* Tasks to perform:
1 - In the Firmware Linux passage, which emulator did Firmware Linux 0.8x use?
2 - Decide whether each statement below agrees with the Firmware Linux passage. Answer yes or no for each, and quote the words from the passage that settle it.
(a) Current Firmware Linux runs its build under QEMU.
(b) Processes under User Mode Linux could write to the hostfs mounted root partition.
(c) The author treats cross-compiling as something to use as much as possible.
3 - Print the stretch of the Firmware Linux passage from "The first stage" through "the build did.".

I wrote an introduction to cross-compiling which explains the terminology, pluses and minuses, and why you might want to do it. Keep in mind that I wrote that for a company that specializes in cross-compiling. Personally, I consider cross-compiling a necessary evil to be minimized, and that's how Firmware Linux is designed. We cross-compile just enough stuff to get a working native build environment for the new platform, which we then run under emulation.

Which emulator?

The emulator Firmware Linux 0.8x used was User Mode Linux (here's a UML mini-howto I wrote while getting this to work). Since we already need the linux-kernel source tarball anyway, building User Mode Linux from it was convenient and minimized the number of packages we needed to build the minimal system.

The first stage of the build compiled a UML kernel and ran the rest of the build under that, using UML's hostfs to mount the parent's root filesystem as the root filesystem for the new UML kernel. This solved both the kernel version and the root access problems. The UML kernel was the new version, and supported all the new syscalls and ioctls and such that the uClibc was built to expect, translating them to calls to the host system's C library as necessary. Processes running under User Mode Linux had root access (at least as far as UML was concerned), and although they couldn't write to the hostfs mounted root partition, they could create an ext2 image file, loopback mount it, --bind mount in directories from the hostfs partition to get the apps they needed, and chroot into it. Which is what the build did.

Current Firmware Linux has switched to a different emulator, QEMU, because as long as we're we're cross-compiling anyway we might as well have the ability to cross-compile for non-x86 targets. We still build a new kernel to run the uClibc binaries with the new kernel ABI, we just build a bootable kernel and run it under QEMU.

The main difference with QEMU is a sharper dividing line between the host system and the emulated target. Under UML we could switch to the emulated system early and still run host binaries (via the hostfs mount). This meant we could be much more relaxed about cross compiling, because we had one environment that ran both types of binaries. But this doesn't work if we're building an ARM, PPC, or x86-64 system on an x86 host.

Instead, we need to sequence more carefully. We build a cross-compiler, use that to cross-compile a minimal intermediate system from the seven packages listed earlier, and build a kernel and QEMU. Then we run the kernel under QEMU with the new intermediate system, and have it build the rest natively.

* Dataset entries:

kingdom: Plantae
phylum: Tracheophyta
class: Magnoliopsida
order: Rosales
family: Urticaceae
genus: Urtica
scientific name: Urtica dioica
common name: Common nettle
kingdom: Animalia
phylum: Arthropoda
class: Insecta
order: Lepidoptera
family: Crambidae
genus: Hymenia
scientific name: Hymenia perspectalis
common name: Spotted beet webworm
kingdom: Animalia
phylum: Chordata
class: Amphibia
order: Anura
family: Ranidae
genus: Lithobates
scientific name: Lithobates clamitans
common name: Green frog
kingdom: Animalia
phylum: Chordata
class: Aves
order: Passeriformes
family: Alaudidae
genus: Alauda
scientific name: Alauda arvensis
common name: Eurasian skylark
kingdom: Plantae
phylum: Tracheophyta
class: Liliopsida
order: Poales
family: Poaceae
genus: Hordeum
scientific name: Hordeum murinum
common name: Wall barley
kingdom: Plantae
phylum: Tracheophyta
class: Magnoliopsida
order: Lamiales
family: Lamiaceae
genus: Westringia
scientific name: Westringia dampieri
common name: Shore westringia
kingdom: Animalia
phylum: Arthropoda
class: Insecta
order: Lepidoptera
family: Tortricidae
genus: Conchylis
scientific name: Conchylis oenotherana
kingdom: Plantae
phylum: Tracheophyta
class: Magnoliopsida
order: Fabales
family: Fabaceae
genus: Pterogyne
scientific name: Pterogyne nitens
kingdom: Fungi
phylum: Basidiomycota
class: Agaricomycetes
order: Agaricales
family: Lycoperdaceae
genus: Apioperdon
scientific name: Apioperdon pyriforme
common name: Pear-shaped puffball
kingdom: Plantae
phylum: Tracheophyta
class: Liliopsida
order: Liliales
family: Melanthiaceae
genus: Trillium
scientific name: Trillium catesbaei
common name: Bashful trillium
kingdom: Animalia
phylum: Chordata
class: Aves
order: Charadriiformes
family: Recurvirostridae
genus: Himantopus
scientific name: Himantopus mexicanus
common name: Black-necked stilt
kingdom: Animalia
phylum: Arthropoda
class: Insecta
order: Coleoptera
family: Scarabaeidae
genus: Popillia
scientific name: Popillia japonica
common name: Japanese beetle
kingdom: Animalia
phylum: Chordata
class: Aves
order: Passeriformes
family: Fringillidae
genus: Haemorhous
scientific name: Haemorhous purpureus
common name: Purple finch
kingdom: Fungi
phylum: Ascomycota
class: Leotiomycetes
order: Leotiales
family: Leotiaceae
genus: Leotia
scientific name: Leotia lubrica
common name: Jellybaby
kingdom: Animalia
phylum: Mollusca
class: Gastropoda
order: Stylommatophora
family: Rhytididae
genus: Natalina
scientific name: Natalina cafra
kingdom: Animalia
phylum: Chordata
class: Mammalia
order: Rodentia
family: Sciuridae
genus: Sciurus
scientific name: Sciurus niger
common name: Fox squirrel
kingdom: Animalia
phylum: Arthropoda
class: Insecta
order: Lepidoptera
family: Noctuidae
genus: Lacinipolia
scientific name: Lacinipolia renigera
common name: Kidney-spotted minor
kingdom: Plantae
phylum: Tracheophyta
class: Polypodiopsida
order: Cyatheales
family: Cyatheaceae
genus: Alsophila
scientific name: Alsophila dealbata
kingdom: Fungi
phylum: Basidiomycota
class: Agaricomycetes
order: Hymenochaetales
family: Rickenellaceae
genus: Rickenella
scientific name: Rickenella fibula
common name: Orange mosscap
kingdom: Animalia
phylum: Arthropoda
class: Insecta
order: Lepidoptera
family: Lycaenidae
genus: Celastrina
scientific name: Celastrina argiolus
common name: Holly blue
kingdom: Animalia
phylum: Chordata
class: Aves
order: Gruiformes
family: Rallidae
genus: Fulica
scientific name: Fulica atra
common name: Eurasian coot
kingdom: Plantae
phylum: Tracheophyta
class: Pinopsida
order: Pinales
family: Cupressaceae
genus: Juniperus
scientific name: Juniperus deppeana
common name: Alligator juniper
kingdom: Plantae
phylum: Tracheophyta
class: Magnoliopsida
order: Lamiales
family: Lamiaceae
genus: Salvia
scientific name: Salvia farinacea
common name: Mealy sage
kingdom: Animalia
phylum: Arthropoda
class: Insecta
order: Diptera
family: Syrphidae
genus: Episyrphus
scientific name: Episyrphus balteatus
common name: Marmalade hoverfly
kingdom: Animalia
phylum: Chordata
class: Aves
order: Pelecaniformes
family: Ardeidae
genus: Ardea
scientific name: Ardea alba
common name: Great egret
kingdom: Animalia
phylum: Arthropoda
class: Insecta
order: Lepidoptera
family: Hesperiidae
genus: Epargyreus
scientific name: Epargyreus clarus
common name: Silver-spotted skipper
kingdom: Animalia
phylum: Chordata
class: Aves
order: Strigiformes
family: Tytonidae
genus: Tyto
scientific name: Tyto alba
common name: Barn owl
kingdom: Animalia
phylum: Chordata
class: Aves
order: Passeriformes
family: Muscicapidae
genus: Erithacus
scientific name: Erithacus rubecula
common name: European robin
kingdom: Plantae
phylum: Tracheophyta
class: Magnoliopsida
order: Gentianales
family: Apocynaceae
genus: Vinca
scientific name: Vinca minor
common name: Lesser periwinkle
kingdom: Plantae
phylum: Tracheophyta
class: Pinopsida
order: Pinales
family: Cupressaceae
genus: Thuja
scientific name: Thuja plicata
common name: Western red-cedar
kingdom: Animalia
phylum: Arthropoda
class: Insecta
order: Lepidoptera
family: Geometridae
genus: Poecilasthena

* Answers per task:
1 - User Mode Linux.

2 -
(a) Yes: "Current Firmware Linux has switched to a different emulator, QEMU"
(b) No: "although they couldn't write to the hostfs mounted root partition"
(c) No: "Personally, I consider cross-compiling a necessary evil to be minimized"

3 -
The first stage of the build compiled a UML kernel and ran the rest of the build under that, using UML's hostfs to mount the parent's root filesystem as the root filesystem for the new UML kernel. This solved both the kernel version and the root access problems. The UML kernel was the new version, and supported all the new syscalls and ioctls and such that the uClibc was built to expect, translating them to calls to the host system's C library as necessary. Processes running under User Mode Linux had root access (at least as far as UML was concerned), and although they couldn't write to the hostfs mounted root partition, they could create an ext2 image file, loopback mount it, --bind mount in directories from the hostfs partition to get the apps they needed, and chroot into it. Which is what the build did.